The Managing Director,

J. M Powys Ltd.,

Watkins Street, Hereford.

In the head office of J. M. Powys Ltd., the managing director choked on a toast crumb. The head office was a three-room flat in an eighteenth-century former-brewery, now shared by an alternative health clinic and Trackways – the Alfred Watkins Centre. The business equipment amounted to a twenty-five year-old Olivetti portable, with a backspace that didn't.

Powys didn't even open three catalogues from firms with names like Crucible Crafts and Saturnalia Supplies, no doubt offering special deals on bulk orders of joss-sticks, talismans, tarot packs and cassette tapes of boring New Age music simulating the birth of the universe on two synthesizers and a drum machine.

The New Age at the door again. Once, he'd had a letter duplicated, a copy sent off to every loony New Age rip-off supplier soliciting Trackways' patronage.

It said,

This centre is dedicated to the memory and ideas of Alfred

Watkins, of Hereford, who discovered the ley system – the way ancient people in Britain aligned their sacred places to fit into the landscape.

Alfred Watkins was an archaeologist, antiquarian, photographer, inventor, miller and brewer. He doesn't appear, however, to have shown any marked interest in ritual magic, Zen, yoga, reincarnation, rebirthing, primal therapy, Shiatsu or t'ai chi.

So piss off.

He'd realized when he sent it that Alfred Watkins's work, had he lived another fifty years, might have touched on several of these subjects. Perhaps the old guy would have been at the heart of the New Age movement and a member of the Green Party.
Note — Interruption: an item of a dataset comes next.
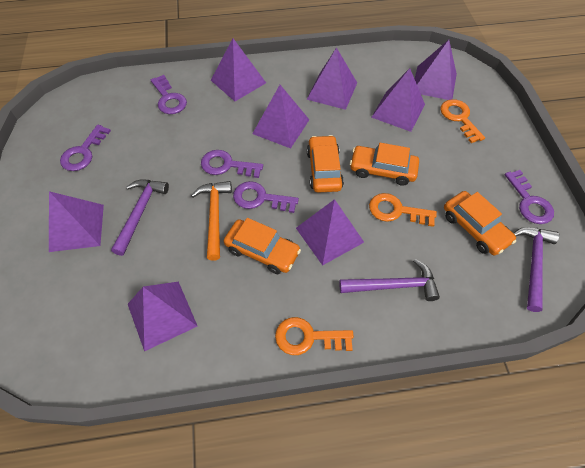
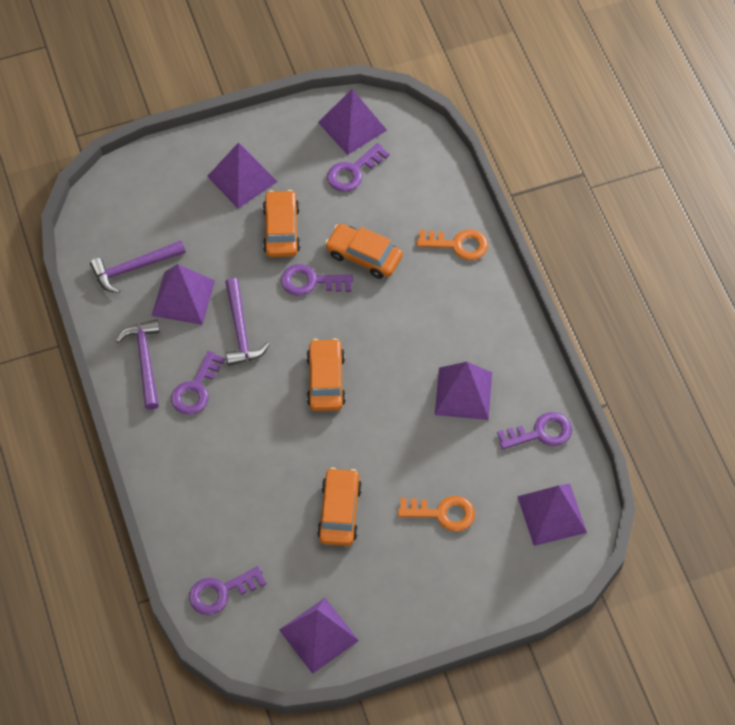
orange hammer: [191,181,232,261] = 1 -> none = 0
orange key: [275,317,354,355] [369,193,437,227] [440,99,485,143] = 3 -> [398,496,475,531] [417,229,488,260] = 2
purple pyramid: [49,191,104,252] [128,281,197,351] [211,38,266,101] [252,85,309,148] [296,199,364,266] [307,47,357,110] [371,68,425,132] [415,40,457,100] = 8 -> [152,264,215,325] [207,142,277,209] [279,598,359,674] [318,89,387,155] [435,362,492,420] [517,484,587,546] = 6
The recipients of the circular obviously realized this too and kept on sending catalogues, knowing that sooner or later Joe Powys was going to give in and fill up Trackways with New Age giftware to join the solitary box of 'healing crystals' under the counter.

Because if he didn't, the way business was going, Trackways would be closing down within the year.

There were only two envelopes left now. One was made from what looked like high quality vellum which he'd never lave recognized as recycled paper if it hadn't said so on the back, prominently.

A single word was indented in the top left-hand corner of the envelope.